One of the classes I am taking is entirely devoted to the 18th Century novel Clarissa, or, The History of a Young Lady, by Samuel Richardson, published by the author in installments from 1747-1748. At over a million words it is perhaps the longest novel written in the English language, written as an epistolary novel, meaning as a series of letters between the characters in the story. The decision to take the class was a big one because in the past I have not often undertook ‘literature’ as a hobby. Sure, I’ve read my way through Moby Dick and a number of other classics, and I’ve always been a big reader, but nothing like Clarissa had ever made its way into my hands. I took the class thinking it would be a great way to gain a better understanding of how literature can be used as a tool in historic research. Plus, it sounded fun.
At first I littered the pages of my copy of the book with sticky notes on ideas about this or that connection with other things that were happening at the time the book was being written, or questions for further research on things like architecture or fashion or language. But about a quarter of the way through the book I realized I hadn’t put any notes down in a while, I realized I was experiencing the book. I was absorbed by the story, and I wanted to be!

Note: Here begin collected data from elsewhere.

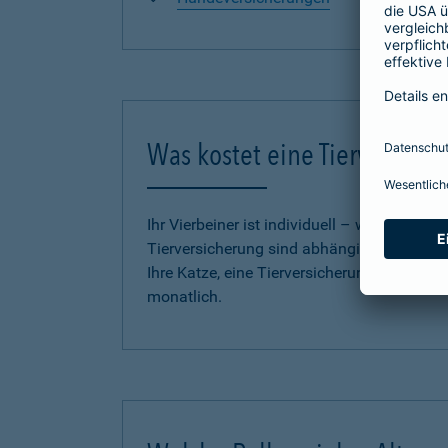
Was kostet eine Tierversich
Ihr Vierbeiner ist individuell – wie auch u
Tierversicherung sind abhängig vom Tarif,
Ihre Katze, eine Tierversicherung für Ihren
monatlich.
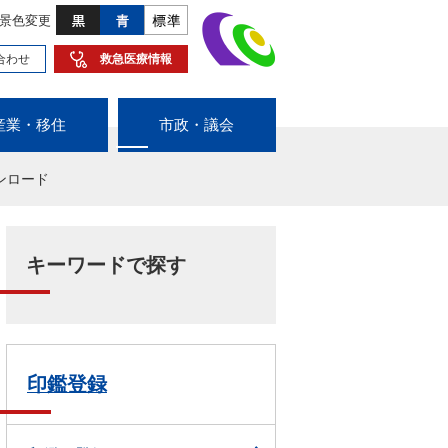
景色変更
合わせ
救急医療情報
産業・移住
市政・議会
ンロード
キーワードで探す
印鑑登録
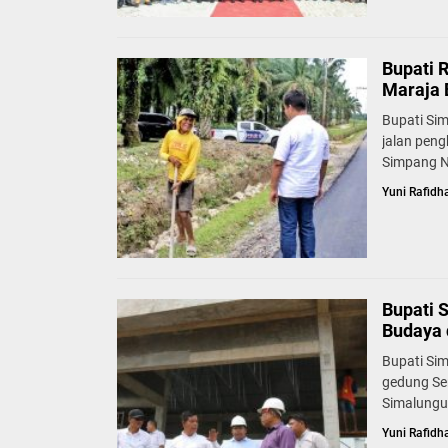
Bupati 
Maraja 
Bupati Si
jalan pen
Simpang N
Yuni Rafidh
Bupati 
Budaya 
Bupati Si
gedung Se
Simalungu
Yuni Rafidh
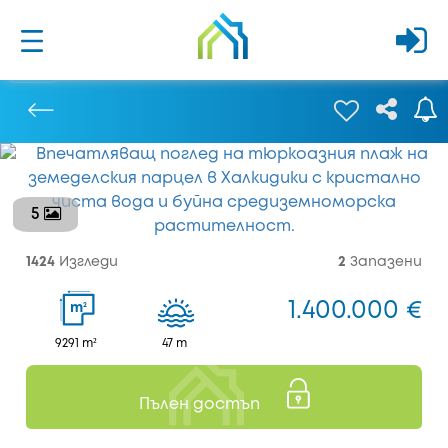
5
Предишен
1424
Изгледи
2
Запазени
1.400.000 €
2
m
9291 m²
47 m
Пълен достъп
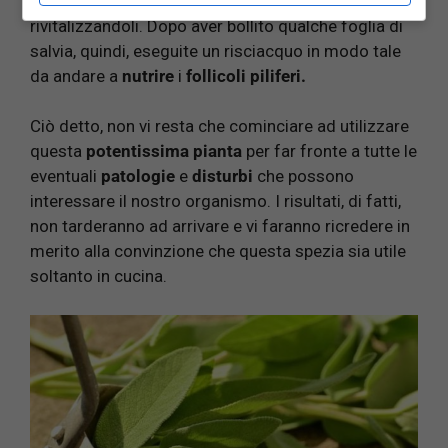
nella
prevenzione
della
caduta dei capelli
rivitalizzandoli. Dopo aver bollito qualche foglia di
salvia, quindi, eseguite un risciacquo in modo tale
da andare a
nutrire
i
follicoli piliferi.
Ciò detto, non vi resta che cominciare ad utilizzare
questa
potentissima pianta
per far fronte a tutte le
eventuali
patologie
e
disturbi
che possono
interessare il nostro organismo. I risultati, di fatti,
non tarderanno ad arrivare e vi faranno ricredere in
merito alla convinzione che questa spezia sia utile
soltanto in cucina.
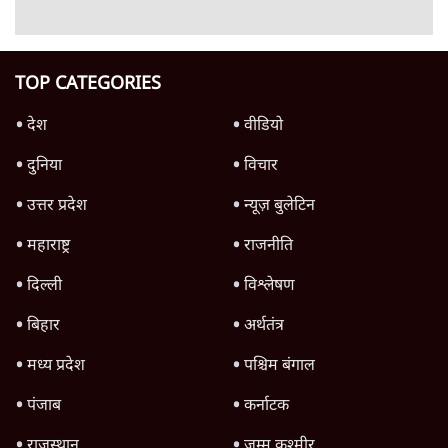
7 Min
•
उत्तर प्रदेश
Advertisement
क्या 95 साल पुराने भारतीय सांख्यिकी संस्थान की
स्वायत्तता पर भी अब मंडरा रहा ख़तरा?
8 Min
•
विश्लेषण
उलटबांसीः राष्ट्र के चरित्र की मरम्मत जारी है
11 Min
•
व्यंग्य/उलटबाँसी
जंतर-मंतर पर युवा आक्रोश के बाद संघ की बेचैनी
क्यों बढ़ी? प्रो. अपूर्वानंद ने बताईं 5 बड़ी वजहें
7 Min
•
विश्लेषण
Advertisement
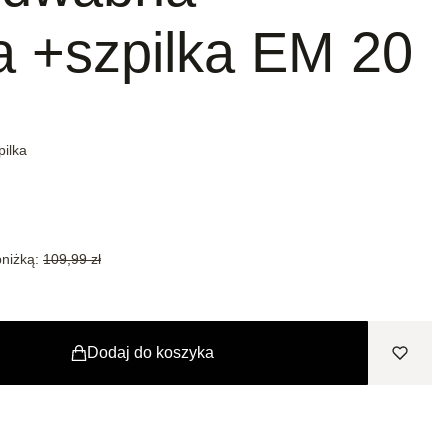
a +szpilka EM 20
ilka
niżką:
109,99 zł
Dodaj do koszyka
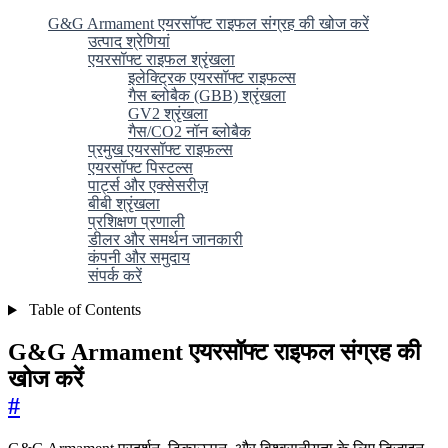
G&G Armament एयरसॉफ्ट राइफल संग्रह की खोज करें
उत्पाद श्रेणियां
एयरसॉफ्ट राइफल श्रृंखला
इलेक्ट्रिक एयरसॉफ्ट राइफल्स
गैस ब्लोबैक (GBB) श्रृंखला
GV2 श्रृंखला
गैस/CO2 नॉन ब्लोबैक
प्रमुख एयरसॉफ्ट राइफल्स
एयरसॉफ्ट पिस्टल्स
पार्ट्स और एक्सेसरीज़
बीबी श्रृंखला
प्रशिक्षण प्रणाली
डीलर और समर्थन जानकारी
कंपनी और समुदाय
संपर्क करें
Table of Contents
G&G Armament एयरसॉफ्ट राइफल संग्रह की
खोज करें
#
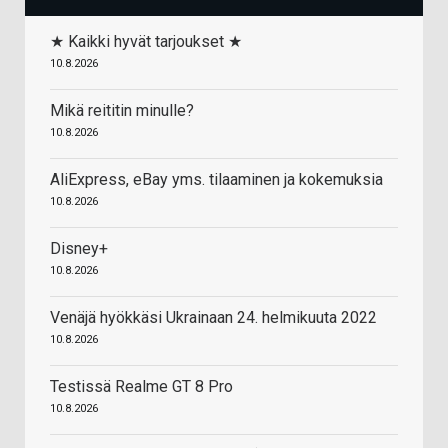
★ Kaikki hyvät tarjoukset ★
10.8.2026
Mikä reititin minulle?
10.8.2026
AliExpress, eBay yms. tilaaminen ja kokemuksia
10.8.2026
Disney+
10.8.2026
Venäjä hyökkäsi Ukrainaan 24. helmikuuta 2022
10.8.2026
Testissä Realme GT 8 Pro
10.8.2026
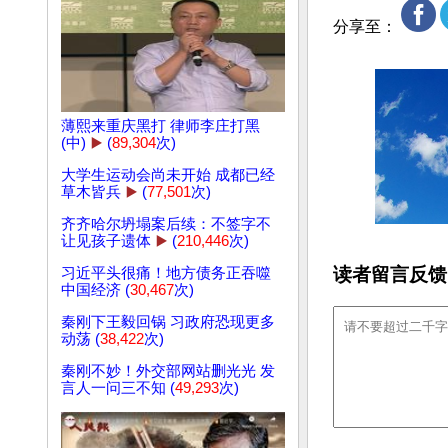
分享至：
薄熙来重庆黑打 律师李庄打黑
(中)
▶️
(
89,304
次)
大学生运动会尚未开始 成都已经
草木皆兵
▶️
(
77,501
次)
齐齐哈尔坍塌案后续：不签字不
让见孩子遗体
▶️
(
210,446
次)
读者留言反馈
习近平头很痛！地方债务正吞噬
中国经济 (
30,467
次)
秦刚下王毅回锅 习政府恐现更多
动荡 (
38,422
次)
秦刚不妙！外交部网站删光光 发
言人一问三不知 (
49,293
次)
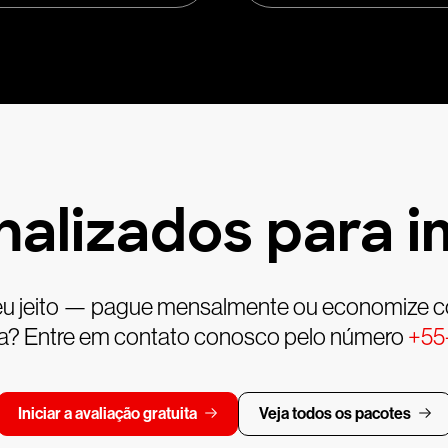
nalizados para i
 seu jeito — pague mensalmente ou economize 
da? Entre em contato conosco pelo número
+55
Iniciar a avaliação gratuita
Veja todos os pacotes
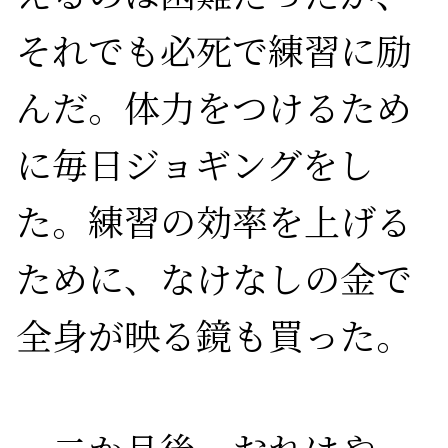
それでも必死で練習に励
んだ。体力をつけるため
に毎日ジョギングをし
た。練習の効率を上げる
ために、なけなしの金で
全身が映る鏡も買った。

Clarissa has been continually published since its first edition, and for over 250 years people have been experiencing the story and the characters just as I am. I sit in my modern flat with the sounds of modern city life – including incessant jackhammering at a building site across the street from mine – coming in through the windows, but I am transported to a quiet, stuffy room in which an ill treated young lady sits with ink and quill, scribbling letters to her friend. I don’t hear the jackhammers, I don’t notice when the pipes groan, I am simply reading. Experiencing. I am, as Carl Sagan said, “some when-else in time.”